My main point, at any rate, is that President Obama’s endorsement of same-sex marriage may not be the electoral “kiss of death” that it initially seemed.
Perhaps it is just the kind of catalyst for intelligent discussion about race, religion and sex that America needs.
And how some Americans need an elevation or injection of intelligence – and empathy - in their discussion of these subjects!
With one mature man who holds considerable social standing and responsibility – no less a person than 67 or 68-year-old U.S. District Judge Richard Cebull – forwarding puerile, deeply insulting, disrespectful and racist emails about Obama to his friends, there can be no doubt that the level of discussion on racial admixing in America is in need of uplift urgently.
I find this elder jurist’s apparent lack of judgement on matters of human procreation as repugnant and unhelpful as the gumption and tunnel vision of persons in the media who push a homosexual agenda (and those in the church who oppose it) at the expense of discussion about the viability of polygamy as a proven, biblically justifiable model of family life for modern societies.
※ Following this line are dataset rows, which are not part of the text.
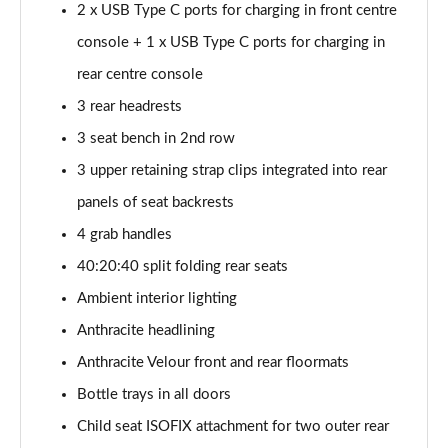
2 x USB Type C ports for charging in front centre
sDrive 18d M Sport 5dr
console + 1 x USB Type C ports for charging in
Page 55 of 173
rear centre console
sDrive 20i M Sport 5dr Step Auto
3 rear headrests
Page 56 of 173
3 seat bench in 2nd row
xDrive 18d M Sport 5dr
3 upper retaining strap clips integrated into rear
Page 57 of 173
panels of seat backrests
sDrive 18d M Sport 5dr Step Auto
4 grab handles
Page 58 of 173
40:20:40 split folding rear seats
sDrive 20i [178] M Sport 5dr Step Auto
Ambient interior lighting
Page 59 of 173
Anthracite headlining
Anthracite Velour front and rear floormats
xDrive 20i M Sport 5dr Step Auto
Page 60 of 173
Bottle trays in all doors
Child seat ISOFIX attachment for two outer rear
xDrive 18d M Sport 5dr Step Auto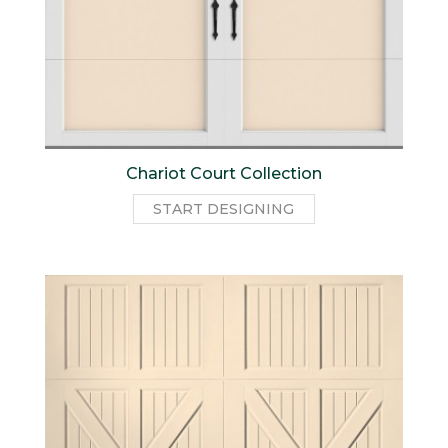
Chariot Court Collection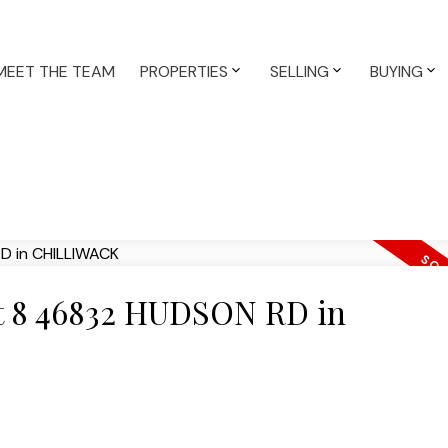
MEET THE TEAM
PROPERTIES
SELLING
BUYING
 at 8 46832 HUDSON RD in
I remain baffled by the relative silence of the western media, politicians, clergy, academics and other opinion shapers about the social utility and viability of polygamy as an option for Christians (and non-Christians alike), giving the impression that a homosexual lobby has hijacked contemporary debate about alternative or non-traditional western models of the family.
I will reserve, for the time being, my comments on the disappointing response I recently got from another elder - the retired Anglican Bishop Michael Nazir-Ali - during a discussion on marriage at the Houses of Parliament here in England.
I will only say that the value of polygamous marital options as a means of boosting birth rates among all racial categories in the U.S. and UK is underscored as much by the kind of divisive and disappointing commentary Judge Cebull and Bishop Ali seem limited to (on race and religion respectively) as by the increasing agedness of these two leading western countries’ citizenry.
Finally, I will say that consistent with the award of the Nobel Peace Prize to the U.S. president, he seems ideally placed to not only initiate the uplift in debate on race, religion and sexuality that his fellow Americans need, but also to enhance the constructive, social cohesion furthering discussion of these issues by the global community.
Of course, like Breivik, Cebull, and Bishop Ali, others are free to reject Obama’s, Dr. Shriver’s, PSU’s and any other individual, group or institution’s solution to their racial, religious or sexual antipathy or anxiety.
Like Breivik, they may instead endeavour to win the argument with the literal "kiss of death" of their exploding bombs’ and barking rifles’.